*CONSIGNE A*:
D'après le texte à lire, à la suite de quoi l'article a-t-il été rédigé ? Précisez qui est la personne concernée.
*CONSIGNE B*:
Reproduisez fidèlement tout le passage du texte à lire, depuis les mots « La classe travailleuse » jusqu'aux mots « féministe du 8 mars. ».

─── TEXTE À LIRE ───

La classe travailleuse chilienne fait son bilan de trente ans de « démocratie » libérale. Un article rédigé suite à un entretien avec Karina, militante anticapitaliste et animatrice de la Coordination féministe du 8 mars.
D’un jour à l’autre, des milliers de personnes vivant à Santiago de Chile, la capitale, et au Chili, sont entrés en résistance contre leur gouvernement. Incendies volontaires de stations de métro, barricades, « cacerolazos » (rassemblements en tapant sur des casseroles) ont embrasé le pays de vendredi à dimanche matin, les trois principales villes du Chili (Santiago, Concepcion au Sud et Valparaiso) connaissent chaque soir le couvre-feu et l’état d’urgence constitutionnel est instauré.

─── DONNÉES ENREGISTRÉES ───

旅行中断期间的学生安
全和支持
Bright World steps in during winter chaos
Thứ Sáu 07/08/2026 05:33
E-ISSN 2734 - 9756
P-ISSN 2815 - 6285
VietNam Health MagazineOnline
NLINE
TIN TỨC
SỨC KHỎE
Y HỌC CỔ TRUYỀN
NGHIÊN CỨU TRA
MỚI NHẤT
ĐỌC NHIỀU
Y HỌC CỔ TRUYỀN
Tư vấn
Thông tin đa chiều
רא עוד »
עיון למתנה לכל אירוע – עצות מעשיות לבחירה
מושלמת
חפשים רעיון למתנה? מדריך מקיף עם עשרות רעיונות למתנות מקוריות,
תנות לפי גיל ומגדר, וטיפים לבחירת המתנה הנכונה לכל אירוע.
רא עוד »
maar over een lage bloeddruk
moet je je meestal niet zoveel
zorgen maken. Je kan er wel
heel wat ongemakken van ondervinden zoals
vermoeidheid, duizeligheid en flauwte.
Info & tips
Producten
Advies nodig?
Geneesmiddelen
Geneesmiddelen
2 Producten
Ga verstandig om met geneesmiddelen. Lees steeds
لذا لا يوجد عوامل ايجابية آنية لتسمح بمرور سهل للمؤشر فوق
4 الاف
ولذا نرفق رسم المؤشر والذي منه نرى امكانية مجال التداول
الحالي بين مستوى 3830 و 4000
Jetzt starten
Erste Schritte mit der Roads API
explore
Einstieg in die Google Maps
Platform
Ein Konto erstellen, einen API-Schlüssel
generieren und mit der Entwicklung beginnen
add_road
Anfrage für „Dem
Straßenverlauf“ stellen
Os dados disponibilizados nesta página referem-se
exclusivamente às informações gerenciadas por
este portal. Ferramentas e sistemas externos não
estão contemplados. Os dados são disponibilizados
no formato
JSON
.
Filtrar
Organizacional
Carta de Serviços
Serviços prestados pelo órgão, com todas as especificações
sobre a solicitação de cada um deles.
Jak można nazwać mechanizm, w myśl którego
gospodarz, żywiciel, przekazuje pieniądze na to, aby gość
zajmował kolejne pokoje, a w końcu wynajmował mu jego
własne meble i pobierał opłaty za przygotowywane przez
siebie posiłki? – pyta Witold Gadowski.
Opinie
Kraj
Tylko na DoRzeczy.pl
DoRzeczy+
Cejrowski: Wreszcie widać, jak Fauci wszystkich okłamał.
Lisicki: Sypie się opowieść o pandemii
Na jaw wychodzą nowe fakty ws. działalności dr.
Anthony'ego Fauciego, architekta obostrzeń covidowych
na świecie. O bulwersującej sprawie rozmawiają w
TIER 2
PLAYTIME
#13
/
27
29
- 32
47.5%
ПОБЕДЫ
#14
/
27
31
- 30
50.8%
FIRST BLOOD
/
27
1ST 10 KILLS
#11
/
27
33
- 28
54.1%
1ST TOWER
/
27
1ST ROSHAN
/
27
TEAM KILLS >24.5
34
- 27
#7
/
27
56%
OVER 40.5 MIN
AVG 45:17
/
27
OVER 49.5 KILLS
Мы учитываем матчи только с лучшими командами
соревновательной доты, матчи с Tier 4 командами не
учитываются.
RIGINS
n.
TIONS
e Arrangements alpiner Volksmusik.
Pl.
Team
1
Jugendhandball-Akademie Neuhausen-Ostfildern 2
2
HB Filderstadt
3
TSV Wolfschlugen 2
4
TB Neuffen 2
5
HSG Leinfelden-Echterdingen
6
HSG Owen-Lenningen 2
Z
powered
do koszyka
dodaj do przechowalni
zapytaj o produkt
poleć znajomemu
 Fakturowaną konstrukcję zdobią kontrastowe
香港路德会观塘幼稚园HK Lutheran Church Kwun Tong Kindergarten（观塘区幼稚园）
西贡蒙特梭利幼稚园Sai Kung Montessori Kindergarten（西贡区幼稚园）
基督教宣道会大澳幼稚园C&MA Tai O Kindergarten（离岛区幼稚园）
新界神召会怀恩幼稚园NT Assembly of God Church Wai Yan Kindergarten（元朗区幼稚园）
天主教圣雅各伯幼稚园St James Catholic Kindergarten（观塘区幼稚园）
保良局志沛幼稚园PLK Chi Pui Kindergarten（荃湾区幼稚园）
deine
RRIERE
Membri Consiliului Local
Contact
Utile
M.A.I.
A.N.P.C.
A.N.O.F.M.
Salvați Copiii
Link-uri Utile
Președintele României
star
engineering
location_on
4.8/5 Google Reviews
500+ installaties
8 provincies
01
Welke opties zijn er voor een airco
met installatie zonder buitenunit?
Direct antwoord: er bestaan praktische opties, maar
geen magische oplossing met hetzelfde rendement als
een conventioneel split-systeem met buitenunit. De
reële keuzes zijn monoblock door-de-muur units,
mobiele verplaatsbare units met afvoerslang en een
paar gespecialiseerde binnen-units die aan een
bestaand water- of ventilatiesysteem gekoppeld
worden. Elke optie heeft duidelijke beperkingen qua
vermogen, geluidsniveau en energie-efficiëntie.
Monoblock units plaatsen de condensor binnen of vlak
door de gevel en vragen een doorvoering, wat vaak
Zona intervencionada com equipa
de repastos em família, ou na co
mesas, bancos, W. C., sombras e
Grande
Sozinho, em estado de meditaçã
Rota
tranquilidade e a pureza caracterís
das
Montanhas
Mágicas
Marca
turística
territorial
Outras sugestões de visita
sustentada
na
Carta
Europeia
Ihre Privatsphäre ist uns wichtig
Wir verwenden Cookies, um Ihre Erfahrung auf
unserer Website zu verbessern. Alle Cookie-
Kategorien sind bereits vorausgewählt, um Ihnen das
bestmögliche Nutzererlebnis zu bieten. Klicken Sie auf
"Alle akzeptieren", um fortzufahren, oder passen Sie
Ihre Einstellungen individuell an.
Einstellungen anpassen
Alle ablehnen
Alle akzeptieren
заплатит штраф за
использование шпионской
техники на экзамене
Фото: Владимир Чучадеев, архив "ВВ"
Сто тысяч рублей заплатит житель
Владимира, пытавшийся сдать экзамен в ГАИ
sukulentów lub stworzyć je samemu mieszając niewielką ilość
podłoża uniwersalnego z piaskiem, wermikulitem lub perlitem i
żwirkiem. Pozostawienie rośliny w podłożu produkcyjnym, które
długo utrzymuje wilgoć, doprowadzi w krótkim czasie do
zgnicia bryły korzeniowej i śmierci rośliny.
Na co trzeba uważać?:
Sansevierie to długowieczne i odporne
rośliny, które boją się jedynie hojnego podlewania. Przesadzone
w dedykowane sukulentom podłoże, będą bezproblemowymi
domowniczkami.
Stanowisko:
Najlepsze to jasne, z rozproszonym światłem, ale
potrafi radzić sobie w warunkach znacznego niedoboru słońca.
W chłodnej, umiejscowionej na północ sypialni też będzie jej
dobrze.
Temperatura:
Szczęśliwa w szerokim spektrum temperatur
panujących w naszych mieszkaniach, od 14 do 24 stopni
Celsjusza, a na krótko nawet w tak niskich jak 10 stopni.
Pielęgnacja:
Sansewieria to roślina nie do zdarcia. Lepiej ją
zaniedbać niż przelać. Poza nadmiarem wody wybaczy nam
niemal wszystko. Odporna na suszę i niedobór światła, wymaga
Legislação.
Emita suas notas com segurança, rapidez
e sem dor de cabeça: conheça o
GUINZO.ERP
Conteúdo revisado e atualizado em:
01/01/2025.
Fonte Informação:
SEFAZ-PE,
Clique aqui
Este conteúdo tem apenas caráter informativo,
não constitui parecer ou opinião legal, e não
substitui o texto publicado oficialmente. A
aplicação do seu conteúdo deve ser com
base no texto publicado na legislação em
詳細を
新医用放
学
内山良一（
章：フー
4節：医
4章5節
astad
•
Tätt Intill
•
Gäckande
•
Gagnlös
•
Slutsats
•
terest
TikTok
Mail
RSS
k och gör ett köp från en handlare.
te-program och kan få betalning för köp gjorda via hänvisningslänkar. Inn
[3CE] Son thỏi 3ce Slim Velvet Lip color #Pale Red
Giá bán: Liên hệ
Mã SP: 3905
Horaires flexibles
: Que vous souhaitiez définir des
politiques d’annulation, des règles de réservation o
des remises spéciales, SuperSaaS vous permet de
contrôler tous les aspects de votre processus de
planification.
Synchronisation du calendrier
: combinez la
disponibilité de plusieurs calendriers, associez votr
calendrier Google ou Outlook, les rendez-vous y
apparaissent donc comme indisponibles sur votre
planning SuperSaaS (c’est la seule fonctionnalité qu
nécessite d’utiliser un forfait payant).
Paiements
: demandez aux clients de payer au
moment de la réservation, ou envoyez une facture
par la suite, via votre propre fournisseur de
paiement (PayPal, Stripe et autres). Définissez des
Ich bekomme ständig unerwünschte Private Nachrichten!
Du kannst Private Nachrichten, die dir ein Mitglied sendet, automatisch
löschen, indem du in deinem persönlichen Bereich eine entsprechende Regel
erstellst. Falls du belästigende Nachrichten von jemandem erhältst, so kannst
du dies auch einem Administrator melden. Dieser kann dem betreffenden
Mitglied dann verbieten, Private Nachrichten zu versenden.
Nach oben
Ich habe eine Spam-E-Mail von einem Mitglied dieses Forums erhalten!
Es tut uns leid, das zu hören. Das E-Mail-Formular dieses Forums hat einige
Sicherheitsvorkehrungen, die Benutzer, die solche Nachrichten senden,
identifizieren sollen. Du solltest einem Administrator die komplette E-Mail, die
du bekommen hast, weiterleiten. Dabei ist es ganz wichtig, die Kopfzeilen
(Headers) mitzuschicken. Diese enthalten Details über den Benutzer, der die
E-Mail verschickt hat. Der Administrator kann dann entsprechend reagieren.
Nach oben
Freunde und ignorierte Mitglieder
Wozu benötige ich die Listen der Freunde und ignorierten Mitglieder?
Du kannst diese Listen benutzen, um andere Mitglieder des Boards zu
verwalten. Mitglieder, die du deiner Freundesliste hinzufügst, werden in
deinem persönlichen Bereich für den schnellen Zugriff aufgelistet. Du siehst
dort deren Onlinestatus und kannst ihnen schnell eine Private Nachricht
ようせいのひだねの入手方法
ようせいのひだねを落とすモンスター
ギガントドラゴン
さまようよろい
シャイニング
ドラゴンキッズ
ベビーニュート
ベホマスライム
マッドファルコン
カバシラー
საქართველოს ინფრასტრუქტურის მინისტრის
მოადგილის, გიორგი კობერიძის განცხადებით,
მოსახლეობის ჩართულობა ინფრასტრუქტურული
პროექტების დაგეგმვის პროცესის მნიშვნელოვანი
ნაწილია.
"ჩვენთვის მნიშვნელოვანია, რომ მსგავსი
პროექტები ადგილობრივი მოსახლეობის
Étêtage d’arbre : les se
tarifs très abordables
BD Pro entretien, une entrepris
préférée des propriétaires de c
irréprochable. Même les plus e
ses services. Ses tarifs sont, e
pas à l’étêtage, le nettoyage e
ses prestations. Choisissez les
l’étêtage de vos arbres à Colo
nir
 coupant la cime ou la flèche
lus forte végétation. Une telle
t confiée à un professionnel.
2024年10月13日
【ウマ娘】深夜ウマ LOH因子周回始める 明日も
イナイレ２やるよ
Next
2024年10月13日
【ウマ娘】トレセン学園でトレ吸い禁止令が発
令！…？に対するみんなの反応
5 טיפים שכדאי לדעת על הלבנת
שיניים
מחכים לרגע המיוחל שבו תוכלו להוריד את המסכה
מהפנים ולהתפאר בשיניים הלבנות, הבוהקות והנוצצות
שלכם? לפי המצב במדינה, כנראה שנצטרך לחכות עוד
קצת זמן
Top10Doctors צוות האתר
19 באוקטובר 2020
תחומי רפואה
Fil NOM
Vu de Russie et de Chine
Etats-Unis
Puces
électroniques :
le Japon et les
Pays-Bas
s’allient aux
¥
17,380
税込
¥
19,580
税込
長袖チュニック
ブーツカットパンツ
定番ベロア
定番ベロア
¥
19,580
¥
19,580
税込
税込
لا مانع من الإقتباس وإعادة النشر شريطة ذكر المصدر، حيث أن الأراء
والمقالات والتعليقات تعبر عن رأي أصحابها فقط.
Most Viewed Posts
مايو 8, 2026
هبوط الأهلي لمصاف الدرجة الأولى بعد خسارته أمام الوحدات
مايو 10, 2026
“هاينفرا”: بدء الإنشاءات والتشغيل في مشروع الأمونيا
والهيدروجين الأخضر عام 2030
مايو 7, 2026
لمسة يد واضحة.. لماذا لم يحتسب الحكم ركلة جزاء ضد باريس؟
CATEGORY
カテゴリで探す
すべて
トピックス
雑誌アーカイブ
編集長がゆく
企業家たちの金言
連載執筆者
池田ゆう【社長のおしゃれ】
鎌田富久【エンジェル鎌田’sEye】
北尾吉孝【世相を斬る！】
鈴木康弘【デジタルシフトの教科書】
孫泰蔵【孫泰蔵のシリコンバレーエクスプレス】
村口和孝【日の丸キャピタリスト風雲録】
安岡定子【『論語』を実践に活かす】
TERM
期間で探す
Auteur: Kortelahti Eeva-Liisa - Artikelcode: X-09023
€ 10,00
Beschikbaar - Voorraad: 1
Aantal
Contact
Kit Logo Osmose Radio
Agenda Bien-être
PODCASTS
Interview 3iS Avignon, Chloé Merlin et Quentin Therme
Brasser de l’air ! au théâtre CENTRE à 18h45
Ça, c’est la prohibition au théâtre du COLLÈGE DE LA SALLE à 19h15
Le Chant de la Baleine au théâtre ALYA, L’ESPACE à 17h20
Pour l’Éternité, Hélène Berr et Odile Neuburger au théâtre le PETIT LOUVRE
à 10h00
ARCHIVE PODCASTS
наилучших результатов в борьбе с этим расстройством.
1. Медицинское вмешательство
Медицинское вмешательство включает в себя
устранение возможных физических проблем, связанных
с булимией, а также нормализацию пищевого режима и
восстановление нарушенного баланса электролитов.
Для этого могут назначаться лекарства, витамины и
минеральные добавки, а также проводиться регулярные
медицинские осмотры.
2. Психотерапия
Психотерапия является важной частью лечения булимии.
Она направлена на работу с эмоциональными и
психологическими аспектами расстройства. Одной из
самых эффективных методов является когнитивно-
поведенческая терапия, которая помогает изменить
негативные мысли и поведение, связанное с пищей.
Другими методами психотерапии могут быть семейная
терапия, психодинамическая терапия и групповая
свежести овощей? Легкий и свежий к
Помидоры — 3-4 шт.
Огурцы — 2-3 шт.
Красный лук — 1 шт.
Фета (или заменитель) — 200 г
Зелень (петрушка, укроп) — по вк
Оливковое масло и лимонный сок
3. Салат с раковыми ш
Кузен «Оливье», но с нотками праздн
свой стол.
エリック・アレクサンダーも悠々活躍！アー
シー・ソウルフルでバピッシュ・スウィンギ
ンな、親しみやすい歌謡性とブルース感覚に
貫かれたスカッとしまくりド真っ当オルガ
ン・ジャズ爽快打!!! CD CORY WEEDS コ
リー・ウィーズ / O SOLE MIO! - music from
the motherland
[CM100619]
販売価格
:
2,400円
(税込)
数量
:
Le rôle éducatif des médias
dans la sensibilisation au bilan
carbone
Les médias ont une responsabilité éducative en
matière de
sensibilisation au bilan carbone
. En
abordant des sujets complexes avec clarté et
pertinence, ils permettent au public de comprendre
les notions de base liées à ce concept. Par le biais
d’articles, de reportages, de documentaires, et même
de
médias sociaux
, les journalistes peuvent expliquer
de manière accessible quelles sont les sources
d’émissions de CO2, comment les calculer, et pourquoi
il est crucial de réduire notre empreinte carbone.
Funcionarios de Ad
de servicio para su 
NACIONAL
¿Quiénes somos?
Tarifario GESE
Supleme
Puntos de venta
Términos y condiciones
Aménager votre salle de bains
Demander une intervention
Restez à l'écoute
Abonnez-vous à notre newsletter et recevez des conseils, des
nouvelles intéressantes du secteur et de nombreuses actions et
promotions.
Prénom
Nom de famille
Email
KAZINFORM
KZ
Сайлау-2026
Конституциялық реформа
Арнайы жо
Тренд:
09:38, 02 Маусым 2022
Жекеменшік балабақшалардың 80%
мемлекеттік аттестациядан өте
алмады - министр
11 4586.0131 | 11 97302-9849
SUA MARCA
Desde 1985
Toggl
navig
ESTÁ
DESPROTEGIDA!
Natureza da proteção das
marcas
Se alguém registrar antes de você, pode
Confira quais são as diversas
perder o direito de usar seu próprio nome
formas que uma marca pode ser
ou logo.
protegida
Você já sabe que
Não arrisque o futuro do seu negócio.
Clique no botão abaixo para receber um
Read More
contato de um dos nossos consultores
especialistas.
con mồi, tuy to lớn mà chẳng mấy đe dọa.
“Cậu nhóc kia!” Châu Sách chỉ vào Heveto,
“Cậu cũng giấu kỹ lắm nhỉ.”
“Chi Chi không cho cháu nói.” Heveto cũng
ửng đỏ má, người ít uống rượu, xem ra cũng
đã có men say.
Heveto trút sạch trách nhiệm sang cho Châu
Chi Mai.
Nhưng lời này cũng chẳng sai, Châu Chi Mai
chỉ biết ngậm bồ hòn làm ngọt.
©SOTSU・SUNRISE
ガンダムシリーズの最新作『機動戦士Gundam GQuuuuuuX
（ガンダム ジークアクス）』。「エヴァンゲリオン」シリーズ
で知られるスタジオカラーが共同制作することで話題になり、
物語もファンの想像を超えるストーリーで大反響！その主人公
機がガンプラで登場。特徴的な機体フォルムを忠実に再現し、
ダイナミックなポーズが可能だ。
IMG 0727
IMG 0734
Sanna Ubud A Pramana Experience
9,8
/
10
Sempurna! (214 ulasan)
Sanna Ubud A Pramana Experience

───

*RÉPONSE PROPOSÉE A*:
L'article a été rédigé à la suite d'un entretien avec Karina, militante anticapitaliste et animatrice de la Coordination féministe du 8 mars.

*RÉPONSE PROPOSÉE B*:
La classe travailleuse chilienne fait son bilan de trente ans de « démocratie » libérale. Un article rédigé suite à un entretien avec Karina, militante anticapitaliste et animatrice de la Coordination féministe du 8 mars.